5. A method of producing a sheeting product utilizing a drafting apparatus comprising front and back rollers with an apron therebetween and comprising the steps of:

(a) producing a yarn having a sheath and core configuration by:

(i) feeding a sliver of short staple fibers having, when made into a fabric, smoothness of hand, and a roving of second fibers comprising long staple fibers, to the drafting apparatus so that the roving of second fibers is at the centerline of, and on top of, the sliver of first fibers, said roving of second fibers having a twist multiple of about 0.25-0.8 turns per inch;

(ii) passing the roving and sliver together through the trumpet placing the roving on the exact centerline of the sliver to facilitate maintaining core cohesiveness, the sliver having a substantially 3-1 ratio of sliver width to height at the point where the sliver exits the trumpet;

(iii) after the roving and sliver exit the trumpet, passing the roving and sliver together through the rear rolls, apron, and front rolls of the drafting apparatus to produce a drafted composite sliver;

(iv) mechanically imparting a twist to the drafted composite sliver to produce a composite roving having a core and sheath, the sheath completely covering the core; and (v) drafting and spinning the composite roving to produce the yarn;

(b) circular knitting the yarn into a fabric; and

(c) forming the fabric into a sheeting product.

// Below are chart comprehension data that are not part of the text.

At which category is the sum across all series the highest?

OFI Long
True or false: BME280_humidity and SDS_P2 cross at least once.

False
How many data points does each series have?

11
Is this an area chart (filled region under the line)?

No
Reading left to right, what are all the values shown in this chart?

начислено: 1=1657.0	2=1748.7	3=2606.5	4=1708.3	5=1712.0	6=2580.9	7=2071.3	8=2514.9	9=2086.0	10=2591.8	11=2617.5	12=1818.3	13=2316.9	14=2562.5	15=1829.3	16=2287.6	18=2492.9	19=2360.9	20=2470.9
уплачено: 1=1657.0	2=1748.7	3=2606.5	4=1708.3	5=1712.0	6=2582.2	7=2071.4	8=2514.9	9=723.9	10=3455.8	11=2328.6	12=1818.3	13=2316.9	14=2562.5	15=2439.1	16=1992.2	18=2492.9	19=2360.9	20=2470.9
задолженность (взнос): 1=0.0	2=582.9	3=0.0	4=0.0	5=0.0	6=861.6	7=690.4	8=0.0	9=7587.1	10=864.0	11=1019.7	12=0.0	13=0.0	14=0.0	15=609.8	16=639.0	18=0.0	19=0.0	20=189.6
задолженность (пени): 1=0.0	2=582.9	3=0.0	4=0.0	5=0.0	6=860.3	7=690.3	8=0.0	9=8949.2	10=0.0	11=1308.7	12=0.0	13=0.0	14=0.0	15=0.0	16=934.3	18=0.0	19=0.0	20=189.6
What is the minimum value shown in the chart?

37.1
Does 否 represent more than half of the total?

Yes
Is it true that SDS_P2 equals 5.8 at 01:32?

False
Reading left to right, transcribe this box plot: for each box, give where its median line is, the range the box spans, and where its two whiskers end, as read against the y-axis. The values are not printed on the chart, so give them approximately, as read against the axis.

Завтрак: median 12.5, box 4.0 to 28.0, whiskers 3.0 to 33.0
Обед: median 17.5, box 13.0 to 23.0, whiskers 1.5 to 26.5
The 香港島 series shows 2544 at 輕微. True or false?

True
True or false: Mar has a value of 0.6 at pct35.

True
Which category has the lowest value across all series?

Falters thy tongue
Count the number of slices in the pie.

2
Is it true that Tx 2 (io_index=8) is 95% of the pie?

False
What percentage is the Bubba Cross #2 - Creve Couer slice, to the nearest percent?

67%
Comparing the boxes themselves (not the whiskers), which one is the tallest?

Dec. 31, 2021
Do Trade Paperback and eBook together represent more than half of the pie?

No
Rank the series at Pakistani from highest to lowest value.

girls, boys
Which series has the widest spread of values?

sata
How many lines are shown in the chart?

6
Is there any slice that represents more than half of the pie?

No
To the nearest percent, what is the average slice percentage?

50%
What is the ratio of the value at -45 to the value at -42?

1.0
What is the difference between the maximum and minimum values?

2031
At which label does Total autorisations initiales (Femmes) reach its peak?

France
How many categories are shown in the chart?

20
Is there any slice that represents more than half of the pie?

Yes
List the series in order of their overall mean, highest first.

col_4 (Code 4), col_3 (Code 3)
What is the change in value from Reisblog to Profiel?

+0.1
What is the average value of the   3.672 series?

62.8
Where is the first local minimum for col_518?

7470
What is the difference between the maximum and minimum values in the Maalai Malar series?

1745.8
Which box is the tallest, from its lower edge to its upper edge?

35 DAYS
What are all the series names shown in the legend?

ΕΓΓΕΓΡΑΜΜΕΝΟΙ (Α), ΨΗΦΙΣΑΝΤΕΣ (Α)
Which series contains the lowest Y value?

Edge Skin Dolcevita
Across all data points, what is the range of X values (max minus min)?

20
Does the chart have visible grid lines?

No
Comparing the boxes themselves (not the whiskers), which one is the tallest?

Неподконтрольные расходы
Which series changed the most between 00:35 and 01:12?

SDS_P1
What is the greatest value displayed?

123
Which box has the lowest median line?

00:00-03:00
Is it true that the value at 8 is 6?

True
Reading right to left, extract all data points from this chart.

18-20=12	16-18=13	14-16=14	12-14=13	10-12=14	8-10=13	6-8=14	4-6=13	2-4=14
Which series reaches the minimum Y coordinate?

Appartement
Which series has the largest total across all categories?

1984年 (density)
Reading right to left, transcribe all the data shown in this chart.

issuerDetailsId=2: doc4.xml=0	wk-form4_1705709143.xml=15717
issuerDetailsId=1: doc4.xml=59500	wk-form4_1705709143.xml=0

6. A method of producing a sheeting product comprising the steps of:

(a) providing a yarn having a sheath and core configuration with the sheath completely covering the core and comprising more than 50 percent of the yarn, the sheath fibers selected from the group consisting of cotton and cellulosic fibers comparable to cotton in smoothness of hand, and the core fibers comprising staple fibers selected from the group cosisting of polyester and synthetic polymer fibers comparable to polyester in strength, softness and wicking properties;

said yarn formed by utilizing a drafting apparatus comprising front and back rollers, with an apron therebetween, and by:

(i) feeding a sliver of sheath fibers, and a roving of core fibers, to the drafting apparatus so that the roving of core fibers is at the center line of, and on top of, the sliver of sheath fibers, wherein the roving of core fibers is a roving having a twist multiple of about 0.25-0.8 turns per inch;

(ii) passing the roving and sliver together through the rear rolls, apron, and front rolls of the drafting apparatus to produce a drafted composite sliver;

(iii) mechanically imparting a twist to the drafted composite sliver to produce a composite roving having a core and a sheath covering the core; and

(iv) drafting and spinning the composite roving to produce the yarn;

(b) circular knitting the yarn into a fabric; and

(c) forming the fabric into a sheeting product.

7. A method as recited in claim 6 wherein step (b) is practiced by circular knitting the yarn into a jersey knit configuration.

8. A method as recited in claim 6 wherein steps (a) and (b) are practiced to produce a fabric having a weight of approximately 4 ounces per square yard.

9. A method as recited in claim 6 comprising the further step, between steps (b) and (c) of finishing the knit fabric utilizing a compressive shrinkage machine to provide a relaxed shrinkage of approximately five percent in both the length and width dimensions.